Par conséquent, l’« événement » qui doit se produire avant 1974 est l’invalidité même qui empêche une personne de travailler pleinement, et qui entraîne la perte de revenu d’emploi. C’est à mon avis dans ce sens qu’il faut interpréter la disposition. Elle prescrit clairement qu’aucun impôt n’est payable dans le cas « des sommes reçues par un contribuable … qui lui étaient payables relativement à la perte, par suite d’un événement survenu avant 1974 ». La perte subie est la perte de revenu. L’événement est l’invalidité qui a causé cette perte de revenu. Ces deux événements doivent survenir avant 1974 pour que l’exemption s’applique.

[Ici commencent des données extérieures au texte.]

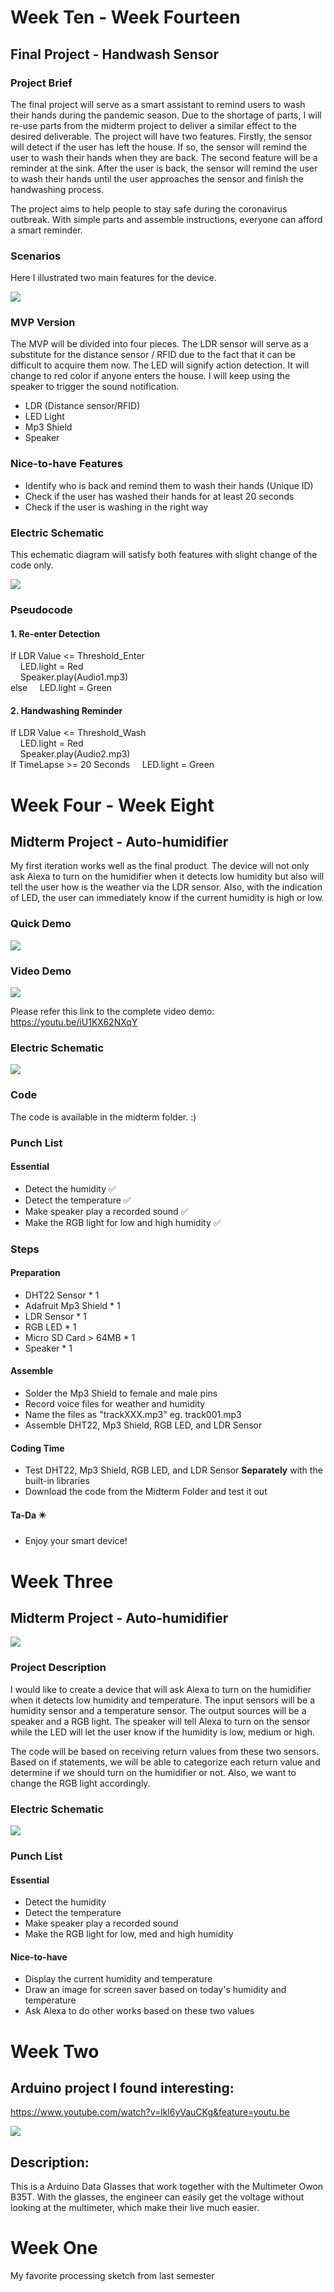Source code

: # Week Ten - Week Fourteen
## Final Project - Handwash Sensor
### Project Brief
The final project will serve as a smart assistant to remind users to wash their hands during the pandemic season. Due to the shortage of parts, I will re-use parts from the midterm project to deliver a similar effect to the desired deliverable. The project will have two features. Firstly, the sensor will detect if the user has left the house. If so, the sensor will remind the user to wash their hands when they are back. The second feature will be a reminder at the sink. After the user is back, the sensor will remind the user to wash their hands until the user approaches the sensor and finish the handwashing process. 

The project aims to help people to stay safe during the coronavirus outbreak. With simple parts and assemble instructions, everyone can afford a smart reminder. 

### Scenarios
Here I illustrated two main features for the device.

![](images/final_scenario.png)

### MVP Version
The MVP will be divided into four pieces. The LDR sensor will serve as a substitute for the distance sensor / RFID due to the fact that it can be difficult to acquire them now. The LED will signify action detection. It will change to red color if anyone enters the house. I will keep using the speaker to trigger the sound notification.
* LDR (Distance sensor/RFID)
* LED Light
* Mp3 Shield
* Speaker

### Nice-to-have Features
* Identify who is back and remind them to wash their hands (Unique ID)
* Check if the user has washed their hands for at least 20 seconds
* Check if the user is washing in the right way

### Electric Schematic
This echematic diagram will satisfy both features with slight change of the code only. 

![](images/final_schematic.png)

### Pseudocode
#### 1. Re-enter Detection
If LDR Value <= Threshold_Enter<br/>
&nbsp;&nbsp;&nbsp;&nbsp;LED.light = Red<br/>
&nbsp;&nbsp;&nbsp;&nbsp;Speaker.play(Audio1.mp3)<br/>
else
&nbsp;&nbsp;&nbsp;&nbsp;LED.light = Green
#### 2. Handwashing Reminder
If LDR Value <= Threshold_Wash<br/>
&nbsp;&nbsp;&nbsp;&nbsp;LED.light = Red<br/>
&nbsp;&nbsp;&nbsp;&nbsp;Speaker.play(Audio2.mp3)<br/>
If TimeLapse >= 20 Seconds
&nbsp;&nbsp;&nbsp;&nbsp;LED.light = Green



# Week Four - Week Eight
## Midterm Project - Auto-humidifier
My first iteration works well as the final product. The device will not only ask Alexa to turn on the humidifier when it detects low humidity but also will tell the user how is the weather via the LDR sensor. Also, with the indication of LED, the user can immediately know if the current humidity is high or low. 

### Quick Demo
![](images/midterm.gif)

### Video Demo
![](images/midterm_video.png)

Please refer this link to the complete video demo:
https://youtu.be/iU1KX62NXqY

### Electric Schematic
![](images/wk3_schematic.png)  

### Code
The code is available in the midterm folder. :)

### Punch List
#### Essential
* Detect the humidity ✅
* Detect the temperature ✅
* Make speaker play a recorded sound ✅
* Make the RGB light for low and high humidity ✅

### Steps
#### Preparation
* DHT22 Sensor * 1
* Adafruit Mp3 Shield * 1
* LDR Sensor * 1
* RGB LED * 1
* Micro SD Card > 64MB * 1
* Speaker * 1
#### Assemble
* Solder the Mp3 Shield to female and male pins
* Record voice files for weather and humidity
* Name the files as "trackXXX.mp3" eg. track001.mp3
* Assemble DHT22, Mp3 Shield, RGB LED, and LDR Sensor 
#### Coding Time
* Test DHT22, Mp3 Shield, RGB LED, and LDR Sensor <b>Separately</b> with the built-in libraries
* Download the code from the Midterm Folder and test it out
#### Ta-Da ✴️
* Enjoy your smart device!


# Week Three
## Midterm Project - Auto-humidifier
![](images/wk3_proj.png)
### Project Description
I would like to create a device that will ask Alexa to turn on the humidifier when it detects low humidity and temperature. The input sensors will be a humidity sensor and a temperature sensor. The output sources will be a speaker and a RGB light. The speaker will tell Alexa to turn on the sensor while the LED will let the user know if the humidity is low, medium or high. 

The code will be based on receiving return values from these two sensors. Based on if statements, we will be able to categorize each return value and determine if we should turn on the humidifier or not. Also, we want to change the RGB light accordingly. 

### Electric Schematic
![](images/wk3_schematic.png)  

### Punch List
#### Essential
* Detect the humidity
* Detect the temperature
* Make speaker play a recorded sound
* Make the RGB light for low, med and high humidity

#### Nice-to-have
* Display the current humidity and temperature
* Draw an image for screen saver based on today's humidity and temperature
* Ask Alexa to do other works based on these two values

# Week Two
## Arduino project I found interesting:
https://www.youtube.com/watch?v=lkl6yVauCKg&feature=youtu.be

![](images/wk2_glasses.png)


## Description: 
This is a Arduino Data Glasses that work together with the Multimeter Owon B35T. With the glasses, the engineer can easily get the voltage without looking at the multimeter, which make their live much easier.

# Week One
My favorite processing sketch from last semester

Une telle interprétation est conforme à l’objet de la Loi. Elle est également conforme à l’intention du législateur d’atténuer l’injustice pendant la période transitoire. Elle a pour effet d’accorder un traitement égal à tous ceux qui deviennent invalides par suite d’un accident ou d’une maladie. En outre, elle prévient la difficulté qu’il y a à préciser l’apparition des premiers symptômes. Que cette interprétation ne soit pas compatible avec le Bulletin d’interprétation 428 est malheureux, mais inévitable.

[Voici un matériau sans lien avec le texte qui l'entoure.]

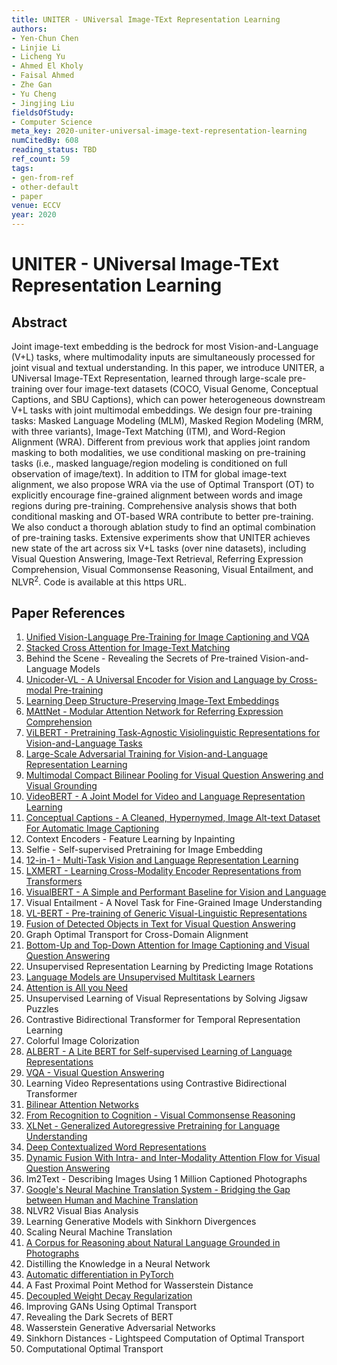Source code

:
```yaml
---
title: UNITER - UNiversal Image-TExt Representation Learning
authors:
- Yen-Chun Chen
- Linjie Li
- Licheng Yu
- Ahmed El Kholy
- Faisal Ahmed
- Zhe Gan
- Yu Cheng
- Jingjing Liu
fieldsOfStudy:
- Computer Science
meta_key: 2020-uniter-universal-image-text-representation-learning
numCitedBy: 608
reading_status: TBD
ref_count: 59
tags:
- gen-from-ref
- other-default
- paper
venue: ECCV
year: 2020
---
```


# UNITER - UNiversal Image-TExt Representation Learning

## Abstract

Joint image-text embedding is the bedrock for most Vision-and-Language (V+L) tasks, where multimodality inputs are simultaneously processed for joint visual and textual understanding. In this paper, we introduce UNITER, a UNiversal Image-TExt Representation, learned through large-scale pre-training over four image-text datasets (COCO, Visual Genome, Conceptual Captions, and SBU Captions), which can power heterogeneous downstream V+L tasks with joint multimodal embeddings. We design four pre-training tasks: Masked Language Modeling (MLM), Masked Region Modeling (MRM, with three variants), Image-Text Matching (ITM), and Word-Region Alignment (WRA). Different from previous work that applies joint random masking to both modalities, we use conditional masking on pre-training tasks (i.e., masked language/region modeling is conditioned on full observation of image/text). In addition to ITM for global image-text alignment, we also propose WRA via the use of Optimal Transport (OT) to explicitly encourage fine-grained alignment between words and image regions during pre-training. Comprehensive analysis shows that both conditional masking and OT-based WRA contribute to better pre-training. We also conduct a thorough ablation study to find an optimal combination of pre-training tasks. Extensive experiments show that UNITER achieves new state of the art across six V+L tasks (over nine datasets), including Visual Question Answering, Image-Text Retrieval, Referring Expression Comprehension, Visual Commonsense Reasoning, Visual Entailment, and NLVR$^2$. Code is available at this https URL.

## Paper References

1. [Unified Vision-Language Pre-Training for Image Captioning and VQA](2020-unified-vision-language-pre-training-for-image-captioning-and-vqa)
2. [Stacked Cross Attention for Image-Text Matching](2018-stacked-cross-attention-for-image-text-matching)
3. Behind the Scene - Revealing the Secrets of Pre-trained Vision-and-Language Models
4. [Unicoder-VL - A Universal Encoder for Vision and Language by Cross-modal Pre-training](2020-unicoder-vl-a-universal-encoder-for-vision-and-language-by-cross-modal-pre-training)
5. [Learning Deep Structure-Preserving Image-Text Embeddings](2016-learning-deep-structure-preserving-image-text-embeddings)
6. [MAttNet - Modular Attention Network for Referring Expression Comprehension](2018-mattnet-modular-attention-network-for-referring-expression-comprehension)
7. [ViLBERT - Pretraining Task-Agnostic Visiolinguistic Representations for Vision-and-Language Tasks](2019-vilbert-pretraining-task-agnostic-visiolinguistic-representations-for-vision-and-language-tasks)
8. [Large-Scale Adversarial Training for Vision-and-Language Representation Learning](2020-large-scale-adversarial-training-for-vision-and-language-representation-learning)
9. [Multimodal Compact Bilinear Pooling for Visual Question Answering and Visual Grounding](2016-multimodal-compact-bilinear-pooling-for-visual-question-answering-and-visual-grounding)
10. [VideoBERT - A Joint Model for Video and Language Representation Learning](2019-videobert-a-joint-model-for-video-and-language-representation-learning)
11. [Conceptual Captions - A Cleaned, Hypernymed, Image Alt-text Dataset For Automatic Image Captioning](2018-conceptual-captions-a-cleaned-hypernymed-image-alt-text-dataset-for-automatic-image-captioning)
12. Context Encoders - Feature Learning by Inpainting
13. Selfie - Self-supervised Pretraining for Image Embedding
14. [12-in-1 - Multi-Task Vision and Language Representation Learning](2020-12-in-1-multi-task-vision-and-language-representation-learning)
15. [LXMERT - Learning Cross-Modality Encoder Representations from Transformers](2019-lxmert-learning-cross-modality-encoder-representations-from-transformers)
16. [VisualBERT - A Simple and Performant Baseline for Vision and Language](2019-visualbert-a-simple-and-performant-baseline-for-vision-and-language)
17. Visual Entailment - A Novel Task for Fine-Grained Image Understanding
18. [VL-BERT - Pre-training of Generic Visual-Linguistic Representations](2020-vl-bert-pre-training-of-generic-visual-linguistic-representations)
19. [Fusion of Detected Objects in Text for Visual Question Answering](2019-fusion-of-detected-objects-in-text-for-visual-question-answering)
20. Graph Optimal Transport for Cross-Domain Alignment
21. [Bottom-Up and Top-Down Attention for Image Captioning and Visual Question Answering](2018-bottom-up-and-top-down-attention-for-image-captioning-and-visual-question-answering)
22. Unsupervised Representation Learning by Predicting Image Rotations
23. [Language Models are Unsupervised Multitask Learners](2019-language-models-are-unsupervised-multitask-learners)
24. [Attention is All you Need](2017-transformer.md)
25. Unsupervised Learning of Visual Representations by Solving Jigsaw Puzzles
26. Contrastive Bidirectional Transformer for Temporal Representation Learning
27. Colorful Image Colorization
28. [ALBERT - A Lite BERT for Self-supervised Learning of Language Representations](2020-albert-a-lite-bert-for-self-supervised-learning-of-language-representations)
29. [VQA - Visual Question Answering](2015-vqa-visual-question-answering)
30. Learning Video Representations using Contrastive Bidirectional Transformer
31. [Bilinear Attention Networks](2018-bilinear-attention-networks)
32. [From Recognition to Cognition - Visual Commonsense Reasoning](2019-from-recognition-to-cognition-visual-commonsense-reasoning)
33. [XLNet - Generalized Autoregressive Pretraining for Language Understanding](2019-xlnet-generalized-autoregressive-pretraining-for-language-understanding)
34. [Deep Contextualized Word Representations](2018-deep-contextualized-word-representations)
35. [Dynamic Fusion With Intra- and Inter-Modality Attention Flow for Visual Question Answering](2019-dynamic-fusion-with-intra-and-inter-modality-attention-flow-for-visual-question-answering)
36. Im2Text - Describing Images Using 1 Million Captioned Photographs
37. [Google's Neural Machine Translation System - Bridging the Gap between Human and Machine Translation](2016-google-s-neural-machine-translation-system-bridging-the-gap-between-human-and-machine-translation)
38. NLVR2 Visual Bias Analysis
39. Learning Generative Models with Sinkhorn Divergences
40. Scaling Neural Machine Translation
41. [A Corpus for Reasoning about Natural Language Grounded in Photographs](2019-a-corpus-for-reasoning-about-natural-language-grounded-in-photographs)
42. Distilling the Knowledge in a Neural Network
43. [Automatic differentiation in PyTorch](2017-automatic-differentiation-in-pytorch)
44. A Fast Proximal Point Method for Wasserstein Distance
45. [Decoupled Weight Decay Regularization](2019-decoupled-weight-decay-regularization)
46. Improving GANs Using Optimal Transport
47. Revealing the Dark Secrets of BERT
48. Wasserstein Generative Adversarial Networks
49. Sinkhorn Distances - Lightspeed Computation of Optimal Transport
50. Computational Optimal Transport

Il reste une dernière question. Comment faut-il considérer la récurrence d’une invalidité qui, à sa première manifestation, aurait pu être qualifiée d’« événement » aux fins du paragraphe 19(1)? Cette question est soulevée directement par les faits de la présente demande; en effet, le requérant est retourné au travail à temps plein après ses traitements en 1972 et 1973, et il a été capable de poursuivre son travail en dépit de sa maladie jusqu’en 1982. De fait, aux fins du paragraphe 19(1) des Règles, la récurrence d’une invalidité survenue avant 1974 après une période au cours de laquelle le contribuable n’était pas incapable de travailler n’est pas différente de l’incapacité qui survient pour la première fois après 1974. À cet égard, je suis d’accord avec le Bulletin d’interprétation 428 : « dans le cas d’une maladie rechutante comme une allergie saisonnière ou une amygdalite chronique, l’“événement” ne désigne que le moment précis d’une attaque ». La question de la causalité factuelle entre un événement survenu avant 1974 et une invalidité actuelle n’est pas pertinente quant à l’applicabilité du paragraphe 19(1) des Règles lorsqu’il y a eu interruption dans la perte du revenu d’emploi. En droit, dans de telles circonstances, la récurrence est elle-même le seul « événement » pertinent dans la détermination de l’assujettissement à l’impôt de tous paiements.

CONCLUSION

Le juge de la Cour de l’impôt a conclu que la maladie psychologique du requérant était de nature récurrente, ce dont il faut inférer que la période d’incapacité commençant en 1982 était le seul « événement » pertinent. Par conséquent, sa conclusion, et non pas tout son raisonnement, était juste en droit. La preuve n’appuyait pas l’existence d’un « événement » antérieur à 1974, laquelle justifierait une exemption.

La demande fondée sur l’article 28 [Loi sur la Cour fédérale, L.R.C. (1985), ch. F-7 (mod. par L.C. 1990, ch. 8, art. 8)] sera par conséquent rejetée.

Le juge en chef Isaac : Je souscris à ces motifs.

Le juge McDonald, J.C.A. : Je souscris à ces motifs.